Neeta Thakur, MD, MPH, and Adali Martinez, MD, MPH, from the Division of Pulmonary and Critical Care Medicine, Department of Medicine, University of California, wrote an editorial reflecting on the investigation led by Craig Evan Pollack, MD, MPH, Department of Health Policy and Management, Johns Hopkins Bloomberg School of Public Health.
Despite a growing body of evidence linking asthma disparities to structural racism, a recent editorial highlights the limited number of studies explicitly naming or intervening in this root cause to improve asthma outcomes. Thakur et al. emphasize the crucial importance of identifying and addressing racism and its associated policies and practices as the underlying factors contributing to these disparities.
However, there has been limited guidance on how to target meaningful interventions and develop or evaluate them effectively. When considering structural racism interventions, investigators stressed the specificity in identifying the most impactful changes.
These policies have shaped physical and social environments, leading to negative health outcomes, including a higher prevalence of asthma in these communities. One example of discriminatory practice is residential redlining, which marked predominantly Black neighborhoods as hazardous investment areas.

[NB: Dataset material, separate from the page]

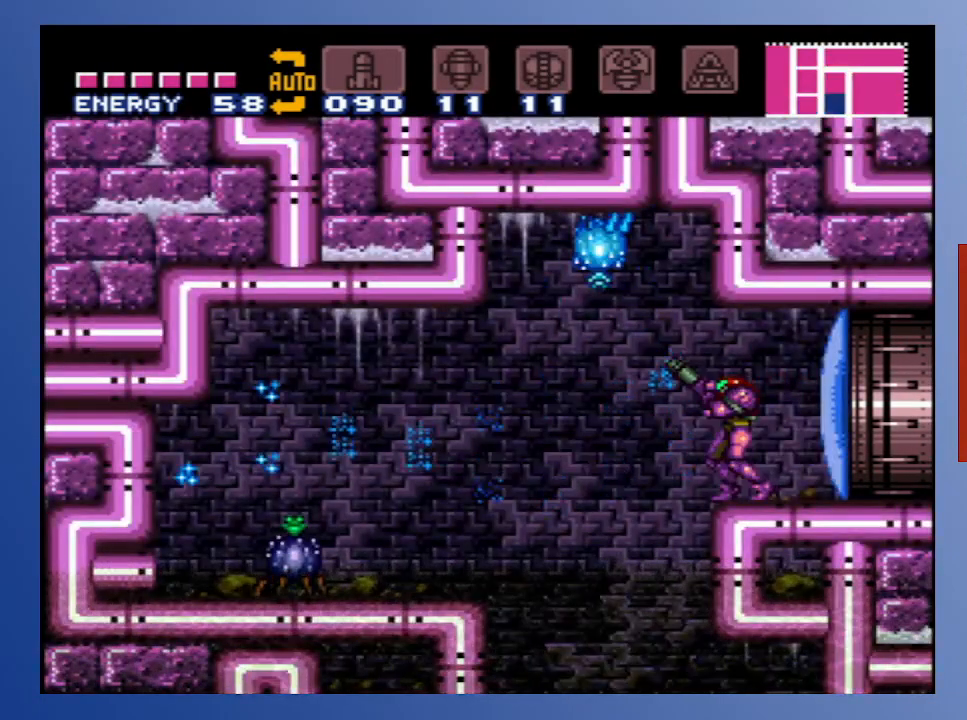
{"buttons": [], "left_stick": "center", "right_stick": "center", "events": [[17, "X", "down"], [100, "X", "up"], [183, "X", "down"], [233, "X", "up"], [317, "X", "down"], [383, "X", "up"]]}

These practices have intensified asthma disparities by exacerbating the concentration of poverty, heightened exposure to environmental hazards, and substandard housing quality in these communities.
In Pollack et al., investigators examined whether participation in a housing mobility program could lead to reduced asthma morbidity among children living in predominantly Black low-income neighborhoods in Baltimore, Maryland. The study focused on participants enrolled in the Baltimore Regional Housing Program, which aimed to counter discriminatory housing practices by providing residents with housing vouchers to move to more resourced neighborhoods.

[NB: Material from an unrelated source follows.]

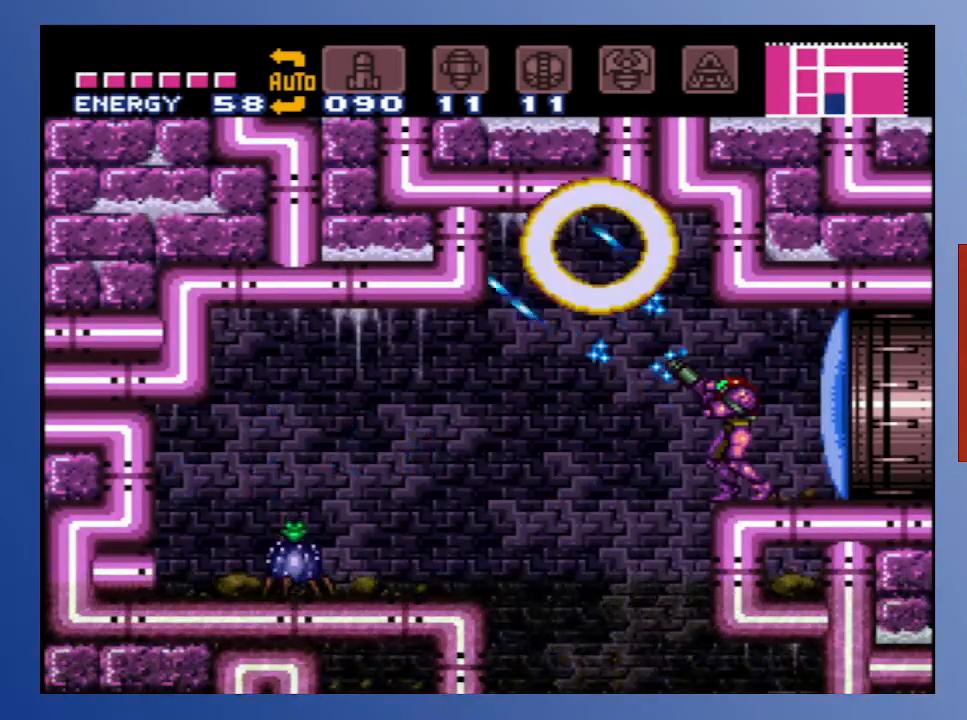
{"buttons": [], "left_stick": "center", "right_stick": "center", "events": [[117, "DPAD_DOWN", "down"], [183, "X", "down"], [233, "DPAD_DOWN", "up"], [250, "X", "up"], [333, "X", "down"], [417, "X", "up"]]}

The prospective cohort analyzed 123 children with persistent asthma enrolled in the housing program. With the assistance of vouchers, most participants moved to higher-income neighborhoods with fewer Black residents and increased opportunities.

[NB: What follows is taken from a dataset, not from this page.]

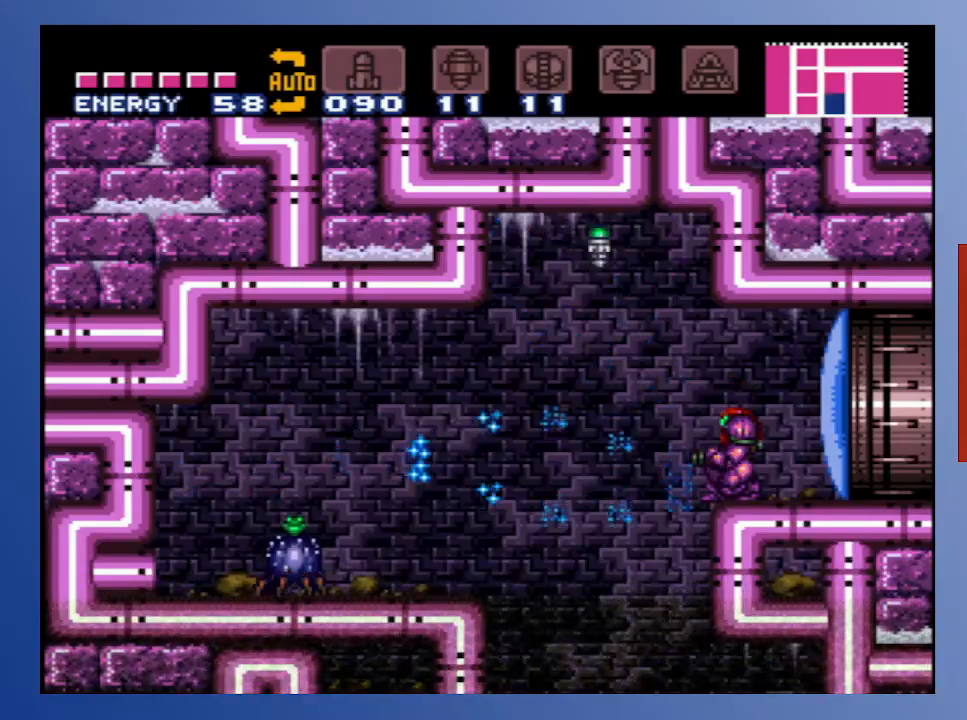
{"buttons": [], "left_stick": "center", "right_stick": "center", "events": [[50, "DPAD_LEFT", "down"], [183, "X", "down"], [283, "X", "up"], [400, "DPAD_LEFT", "up"]]}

Pre-post analysis revealed a significant 54% reduction in the odds of asthma exacerbation, along with a similar reduction in symptom days. These main findings were further strengthened through a propensity-matched cohort analysis, enhancing the internal validity of the results.
The investigation also assessed several indoor environmental factors as potential mediators of the association between moving and improved asthma outcomes. While indoor particulate matter concentrations did not significantly change, median concentrations of mouse and cockroach allergens decreased after the move.
However, these changes were not found to mediate the observed decrease in exacerbations and symptoms. Psychosocial stress factors such as perceived social cohesion, daytime and nighttime safety, and urban stress were identified as the primary drivers of improved asthma outcomes.
The success and limitations of the Baltimore Regional Housing Program as a structural racism intervention for asthma can be analyzed using 2 conceptual frameworks. The editorial stated Camara Jones' approach to anti-racism emphasized the naming of racism, understanding how it operates, and organizing and strategizing to address it.
Additionally, the Racism as a Root Cause (RRC) framework developed by Malawa et al. provided guidance on intervention design, prioritization of racialized groups, a focus on policy and system changes, institutionalization and sustainability, and redressing historical injustices by reallocating resources, power, and opportunities to marginalized groups.
“Researchers can best work to reduce or eliminate health disparities by taking a step beyond identifying associations between race and health outcomes,” Thakur wrote. “They can move the field forward by acknowledging the pervasiveness of racism in causing adverse health outcomes and addressing the root cause.”